I recently stumbled into and out of a classic senile geezer situation, a high pressure, in-my-home sales pitch that, eventually, overwhelmed my resistance and stuck me, temporarily, with a lousy deal. Lucky for me, Minnesota has a 3-day cooling off period that allows consumers to bail out of bad deals after they’ve had a chance to review it. The thing that tripped my investigation trigger was something the salesman said about his company late in his pitch. He mentioned that his employer had been “was the 74th largest remodeling company in the nation and had been selected as one of the top 500 by Qualified Remodeler Magazine.” Having written for a variety of magazines in a variety of industries for 50 years, early the next morning I decided to check out that recommendation. As you might expect, Qualified Remodeler Magazine is an ad-rag containing no actual useful information, no critical reviews, and that magazine’s “recommendations” are purely for hire.
The whole world of media reviews is equally screwed up and, as a result, has about as much credibility as 1950’s used car salesmen. My daughter recently discovered that a book review magazine/website, Kirkus Reviews, charges over $400 to “review” a book. The book reviewing “process” is pretty disgusting and about as cynical as a current Supreme Court decision, “Standard (7-9 weeks) $425.00, Express (4-6 weeks) $575.00.” Once you have the review in hand, “If you choose to publish your review on our website, we will distribute it to our licensees, including Google, BN.com, Ingram, Baker & Taylor and more. On top of that, our editors will consider it for publication in Kirkus Reviews magazine, which is read by librarians, booksellers, publishers, agents, journalists and entertainment executives. Your review may also be selected to be featured in our email newsletter, which is distributed to more than 50,000 industry professionals and consumers.” That’s how book reviews work in the Brave New World of “opinions for hire.”
It shouldn’t be a surprise. At least five members of the highest court in the land made it clear they don’t believe that money and power corrupt. Of course, their personal levels of corruption makes a pretty good argument against that opinion. The Sticky-Fingered Five never met a conflict of interest they couldn’t profit from. Judge Kennedy summed up that level of crazy with his statement,”We now conclude that independent expenditures, including those made by corporations, do not give rise to corruption or the appearance of corruption.” Not only is justice blind, she’s become pretty stupid and really corrupt.

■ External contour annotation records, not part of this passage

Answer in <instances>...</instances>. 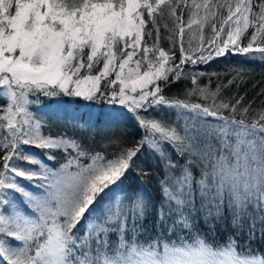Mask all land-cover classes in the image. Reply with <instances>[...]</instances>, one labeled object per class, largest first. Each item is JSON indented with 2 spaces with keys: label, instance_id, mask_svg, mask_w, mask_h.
<instances>
[{
  "label": "snow or ice",
  "instance_id": "obj_1",
  "mask_svg": "<svg viewBox=\"0 0 264 264\" xmlns=\"http://www.w3.org/2000/svg\"><path fill=\"white\" fill-rule=\"evenodd\" d=\"M169 20L173 45L177 30L181 37L180 63L171 66L174 56L158 48L160 26L167 29ZM192 26H209L214 37L227 33L222 46L207 41L216 56L232 50L264 58V47H254L264 37V0H0V99L6 101L0 106V130L6 129L0 139V264H264V254L248 243L257 232L264 238V108L249 122L250 106L236 116L243 98L215 102L219 86L210 93L193 77L195 87L187 94L213 100L202 105L169 100L156 84L179 79L185 63L212 58V51L186 54L183 35ZM249 29L251 40L240 46ZM100 64L98 74H90ZM110 73L115 79L106 85L109 93L101 81ZM137 89L138 95H129ZM37 94L122 105L145 134L133 146L109 138L103 147L115 146L111 153L89 149L75 137L42 135L43 122L29 111L38 103L29 96ZM161 106L177 110L183 126L145 120L137 111ZM81 116L82 129L118 119L110 111ZM165 144L185 162L173 161ZM25 145L61 150L64 162L54 171ZM145 145L159 156L164 177L158 180V231L141 241L150 201L143 190L122 182ZM44 156L57 160L51 151ZM23 181L35 182L43 194H33ZM225 210L234 231L223 243L214 237L209 242L199 221L214 233ZM244 235L248 241L240 244L237 237Z\"/></svg>",
  "mask_w": 264,
  "mask_h": 264
},
{
  "label": "trees",
  "instance_id": "obj_2",
  "mask_svg": "<svg viewBox=\"0 0 264 264\" xmlns=\"http://www.w3.org/2000/svg\"><path fill=\"white\" fill-rule=\"evenodd\" d=\"M190 2V0H189ZM190 13L185 11L183 13V22L185 25L189 19ZM167 29L163 24L160 26V39L158 41V48L165 51L170 57L174 56V59L169 62V65H176L180 63L181 59V44L180 35L177 30V34L174 39L176 40L173 45L172 40L169 39L173 35L170 29L175 26L169 20ZM151 27V25H149ZM234 27V26H233ZM254 29H249L247 34L241 38L240 46H247L251 40L252 32ZM203 37V42L201 40ZM216 39L217 43L222 46L223 40L227 39V33L222 32L220 37H214L212 29L209 26H205L203 30L192 26L191 30H185L183 35V47L186 50V54L195 56L199 55V51L203 50V55L208 56L209 51H212V58L206 62L201 63H185L182 66V72L184 73L179 79L170 77V82H164L163 80L156 81L161 89V94L169 99H176L181 101H187L189 103H200L202 105L213 103L212 98L209 96L207 100L203 99L199 93L195 95H188L187 93L192 90L193 77L198 81L200 88H206L210 93L217 91L219 86V94L216 99V103L230 102L235 104L237 100H241V104L237 108L236 116L240 118V109L249 107L250 110L247 116L249 122L256 115L258 110L264 108V58H261L259 53L239 54L232 50H227L224 55L216 56L214 49L207 44L209 39ZM264 37H259L254 43V47H264V43L261 42ZM156 42L155 33L152 39L147 40L149 46ZM158 54V51L156 52ZM138 57V56H137ZM101 65V64H100ZM100 65L93 69L90 73L92 75L98 74ZM114 80V79H113ZM109 79L104 78L101 81V89L111 92V86L106 87ZM229 81H232L229 84ZM118 82L114 86L118 91ZM153 87L152 85L149 86ZM29 99L32 101H38L29 105V111L32 112L36 118H39L43 122L41 129L42 135L51 136L57 138L62 135L67 137H75L82 140L85 147L94 149L97 151H107L108 153L116 151L115 146L103 147L104 143L112 137H118L123 146H133L139 142L145 134V130L140 127L136 117L126 107L115 104L109 105L104 100L102 103L91 105L92 102L84 101L82 98H74L60 96L58 98H52L44 96L43 94L30 95ZM111 112L114 116H118V119L110 123L97 122L94 127L82 129L77 118L83 119L81 114H95L103 112ZM139 115L145 120H160L163 118L165 121H176L181 127L184 124L183 119H177L175 109H168L165 106L160 108L150 109H138ZM183 111V110H182ZM224 115H228L227 110H223ZM210 121L213 118H208ZM0 139H2V130H0ZM24 148L30 152H35L39 155V158L44 159L45 162L54 171L59 168L60 163H63L64 153L61 150H41L32 145H25ZM165 151L171 154L173 161H178L180 164L185 162V158H180L170 145H164ZM51 151L54 156L57 157L56 161H48L44 152ZM35 167V166H34ZM193 171L199 175V170L193 167ZM147 173V175H145ZM164 170L163 165L159 159V156L154 154L147 145L144 146L142 151L134 158L130 169L127 171L123 178L122 186L129 190H143L148 197L150 203L147 208V215L143 221L144 227L148 230L146 234L140 235L139 239L144 241L147 237L155 236L158 229L156 227L157 220V208L160 203V190L158 187V180L163 179ZM22 179V178H18ZM25 185H29L28 181H23ZM32 189L35 188V182L29 185ZM37 190V189H36ZM43 193V190H37ZM19 193H17L18 196ZM199 206V203L197 204ZM27 206L25 205L24 210ZM25 214L30 215L31 211L28 209ZM225 218L222 222L217 223L214 233L209 232L205 227L203 219L199 221V229L202 233H207V239L209 242L215 238L217 243H223L230 233L234 231L228 219L227 210H225ZM171 235V234H168ZM184 236V233H180ZM113 239H116L113 237ZM172 240H176V236H171ZM240 244H245L248 241L247 235L243 237H237ZM19 245V242H16ZM250 248L253 252L264 254V238H262L257 232L256 237L251 241H248Z\"/></svg>",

If everything you read is a paid political/commercial announcement, where do you get information you can trust? That’s a tough call, but word-of-mouth is gaining a whole new level of clout. The Better Business Bureau was the first real information I got on my home improvement characters. Since they weren’t BBB “accredited,” there were limits to the information available by that route, but what was there was bad. Organizations like Angie’s List are where lots of consumers go for opinions from their neighbors. So far, the low fee ($10/year) for Angie’s List membership seems like a deal. There are pseudo-sites, like HomeAdvisor, that pretend to be a free version of Angie’s List but they are just paid referral services. In fact, HomeAdvisor.com is how I got hooked up with my latest snake oil salesmen. I’m not sure how much research goes into ensuring that their rules are obeyed, but when you submit a review you do have to pledge, “I confirm that the information contained in this Service Evaluation Form (i) is true and accurate and (ii) represents my actual first-hand experience, or experience which I am authorized to discuss. I acknowledge and understand my responsibilities under the Angie's List Membership Agreement, and that Angie's List is relying upon the accuracy of the information in order to serve other members. I confirm that I do not work for, am not in competition with, and am not in any way related to the service provider in this review.” That, of course, wouldn’t keep a “reviewer for hire” from writing a glowing review of a lousy service, but it would be expensive to try to overwhelm real reviews with that tactic. Likewise, a lot of products are well-covered in Amazon.com’s customer reviews. In fact, a lot of manufacturers, publishers, record labels, and importers use Amazon.com’s reviews as the bulk of their marketing. This pair of customer reviews for the WR250X skid plate from Moose Pro is pretty typical: short, sweet, and informative.
In short, consumers are all in this together, since the forces of media, power, money, and influence are against us. However, we have the numbers, the information outlets, and they won’t be rich if we don’t buy their shit.